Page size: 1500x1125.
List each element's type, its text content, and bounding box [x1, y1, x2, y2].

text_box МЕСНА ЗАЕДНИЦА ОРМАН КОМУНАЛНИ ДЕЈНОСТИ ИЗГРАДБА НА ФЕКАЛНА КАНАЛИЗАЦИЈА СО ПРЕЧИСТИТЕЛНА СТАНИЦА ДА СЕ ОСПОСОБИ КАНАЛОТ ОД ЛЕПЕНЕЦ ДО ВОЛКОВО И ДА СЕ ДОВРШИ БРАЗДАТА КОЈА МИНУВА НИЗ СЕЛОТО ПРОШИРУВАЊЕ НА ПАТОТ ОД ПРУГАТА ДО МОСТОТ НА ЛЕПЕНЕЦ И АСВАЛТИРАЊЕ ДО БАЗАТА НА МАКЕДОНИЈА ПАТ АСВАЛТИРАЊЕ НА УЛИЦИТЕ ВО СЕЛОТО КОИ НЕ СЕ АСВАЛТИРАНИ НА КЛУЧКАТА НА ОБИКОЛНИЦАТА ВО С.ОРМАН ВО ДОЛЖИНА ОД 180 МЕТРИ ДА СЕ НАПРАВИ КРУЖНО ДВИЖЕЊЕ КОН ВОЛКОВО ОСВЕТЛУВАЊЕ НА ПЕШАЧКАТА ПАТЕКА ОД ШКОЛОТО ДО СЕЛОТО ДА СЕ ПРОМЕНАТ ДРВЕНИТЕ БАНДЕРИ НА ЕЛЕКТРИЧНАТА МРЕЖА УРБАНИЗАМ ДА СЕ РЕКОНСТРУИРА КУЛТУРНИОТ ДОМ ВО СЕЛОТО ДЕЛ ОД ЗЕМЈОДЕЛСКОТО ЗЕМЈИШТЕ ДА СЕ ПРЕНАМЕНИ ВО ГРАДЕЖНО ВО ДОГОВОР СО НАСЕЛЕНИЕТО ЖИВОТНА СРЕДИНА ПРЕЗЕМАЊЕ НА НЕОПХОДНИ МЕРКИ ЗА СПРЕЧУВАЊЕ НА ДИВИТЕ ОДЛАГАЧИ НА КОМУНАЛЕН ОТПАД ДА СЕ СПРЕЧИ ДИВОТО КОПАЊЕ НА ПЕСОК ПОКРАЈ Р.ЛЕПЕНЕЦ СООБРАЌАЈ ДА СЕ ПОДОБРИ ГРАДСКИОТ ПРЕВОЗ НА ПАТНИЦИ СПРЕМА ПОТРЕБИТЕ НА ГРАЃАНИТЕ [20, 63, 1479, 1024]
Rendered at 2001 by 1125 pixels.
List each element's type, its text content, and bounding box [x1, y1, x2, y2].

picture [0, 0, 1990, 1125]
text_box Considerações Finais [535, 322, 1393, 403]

----

Your assignment
The full listing must be retyped precisely, with no line left out.

Solution to this exercise
Page size: 1500x1125.
List each element's type, its text content, and bounding box [x1, y1, x2, y2].

text_box МЕСНА ЗАЕДНИЦА ОРМАН КОМУНАЛНИ ДЕЈНОСТИ ИЗГРАДБА НА ФЕКАЛНА КАНАЛИЗАЦИЈА СО ПРЕЧИСТИТЕЛНА СТАНИЦА ДА СЕ ОСПОСОБИ КАНАЛОТ ОД ЛЕПЕНЕЦ ДО ВОЛКОВО И ДА СЕ ДОВРШИ БРАЗДАТА КОЈА МИНУВА НИЗ СЕЛОТО ПРОШИРУВАЊЕ НА ПАТОТ ОД ПРУГАТА ДО МОСТОТ НА ЛЕПЕНЕЦ И АСВАЛТИРАЊЕ ДО БАЗАТА НА МАКЕДОНИЈА ПАТ АСВАЛТИРАЊЕ НА УЛИЦИТЕ ВО СЕЛОТО КОИ НЕ СЕ АСВАЛТИРАНИ НА КЛУЧКАТА НА ОБИКОЛНИЦАТА ВО С.ОРМАН ВО ДОЛЖИНА ОД 180 МЕТРИ ДА СЕ НАПРАВИ КРУЖНО ДВИЖЕЊЕ КОН ВОЛКОВО ОСВЕТЛУВАЊЕ НА ПЕШАЧКАТА ПАТЕКА ОД ШКОЛОТО ДО СЕЛОТО ДА СЕ ПРОМЕНАТ ДРВЕНИТЕ БАНДЕРИ НА ЕЛЕКТРИЧНАТА МРЕЖА УРБАНИЗАМ ДА СЕ РЕКОНСТРУИРА КУЛТУРНИОТ ДОМ ВО СЕЛОТО ДЕЛ ОД ЗЕМЈОДЕЛСКОТО ЗЕМЈИШТЕ ДА СЕ ПРЕНАМЕНИ ВО ГРАДЕЖНО ВО ДОГОВОР СО НАСЕЛЕНИЕТО ЖИВОТНА СРЕДИНА ПРЕЗЕМАЊЕ НА НЕОПХОДНИ МЕРКИ ЗА СПРЕЧУВАЊЕ НА ДИВИТЕ ОДЛАГАЧИ НА КОМУНАЛЕН ОТПАД ДА СЕ СПРЕЧИ ДИВОТО КОПАЊЕ НА ПЕСОК ПОКРАЈ Р.ЛЕПЕНЕЦ СООБРАЌАЈ ДА СЕ ПОДОБРИ ГРАДСКИОТ ПРЕВОЗ НА ПАТНИЦИ СПРЕМА ПОТРЕБИТЕ НА ГРАЃАНИТЕ [20, 63, 1479, 1024]
Rendered at 2001 by 1125 pixels.
List each element's type, its text content, and bounding box [x1, y1, x2, y2].

picture [0, 0, 1990, 1125]
text_box Considerações Finais [535, 322, 1393, 403]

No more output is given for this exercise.